An organization with a strange name, Docomomo WEWA, is Documentation and Conservation of the Modern Movement, Western Washington. On Saturday, August 10, Docomomo WEWA is offering tours of two houses in Wedgwood which were designed by modernist architect Paul Hayden Kirk. The houses are on 28th Ave NE in Wedgwood #3 which developer Albert Balch built in the 1950’s.
The house tour is a self-guided event and you may come anytime between 2 to 5 PM on Saturday, the 10th, and check in at 2803 NE 82nd Street. The tour fee is $10 per person, no reservations needed. Please pay at the door (cash or check only, no credit cards.) The second house on the tour is on the same block of 28th Ave NE and you will be given the location at check-in. No photos of house interiors will be permitted.
Architect Paul Hayden Kirk is best known for his design of the University Unitarian Church on 35th Ave NE at NE 68th Street. Along with Paul Thiry who designed the Northeast Branch Library at that same intersection, the two men were the principal representatives of the Pacific Northwest Modernism expression in architecture.

A 1940's Balch house in tradtional style with a pitched roof, front porch and decorative shutters on cottage-style windows.

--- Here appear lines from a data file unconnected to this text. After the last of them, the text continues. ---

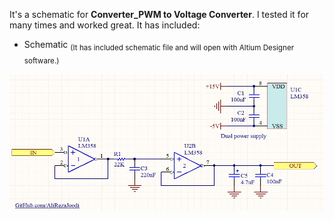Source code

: It's a schematic for **Converter_PWM to Voltage Converter**. I tested it for many times and worked great. It has included:
- Schematic <sub>(It has included schematic file and will open with Altium Designer software.)</sub>


![This is an image](https://github.com/AliRezaJoodi/Electronic-Modules/blob/main/Converter_PWM%20to%20Voltage%20Converter/Schematic_Altium%20Designer%20software/V1.0.jpg?raw=true)
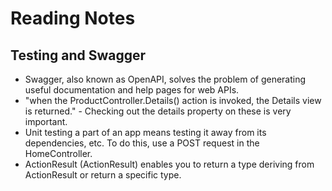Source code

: # Reading Notes
## Testing and Swagger

*  Swagger, also known as OpenAPI, solves the problem of generating useful documentation and help pages for web APIs.
*  "when the ProductController.Details() action is invoked, the Details view is returned." - Checking out the details property on these is very important. 
* Unit testing a part of an app means testing it away from its dependencies, etc. To do this, use a POST request in the HomeController. 
*  ActionResult<T> (ActionResult<TValue>) enables you to return a type deriving from ActionResult or return a specific type.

Builder Albert Balch started the first Wedgwood group of houses in 1941 with very traditional designs. In the 1940’s a Balch house had a cottage-like form with a pitched roof, front gable over a porch, an “open” appearance with an obvious front door and living room windows at the front of the house. Over time Balch kept up with trends and built houses in modernist styles. Modernist houses in the 1950’s looked as though they were constructed of boxes of varying shapes (volumetric forms) and had no “trim” or exterior decoration. Very often the modernist house would appear to be “turned away from the street” as it had not many windows on the front side, and the areas of family living were at the back of the house. The houses on the August 10 tour are examples of the 1950’s designs in the Pacific Northwest Modernist style by its premier architect, Paul Hayden Kirk.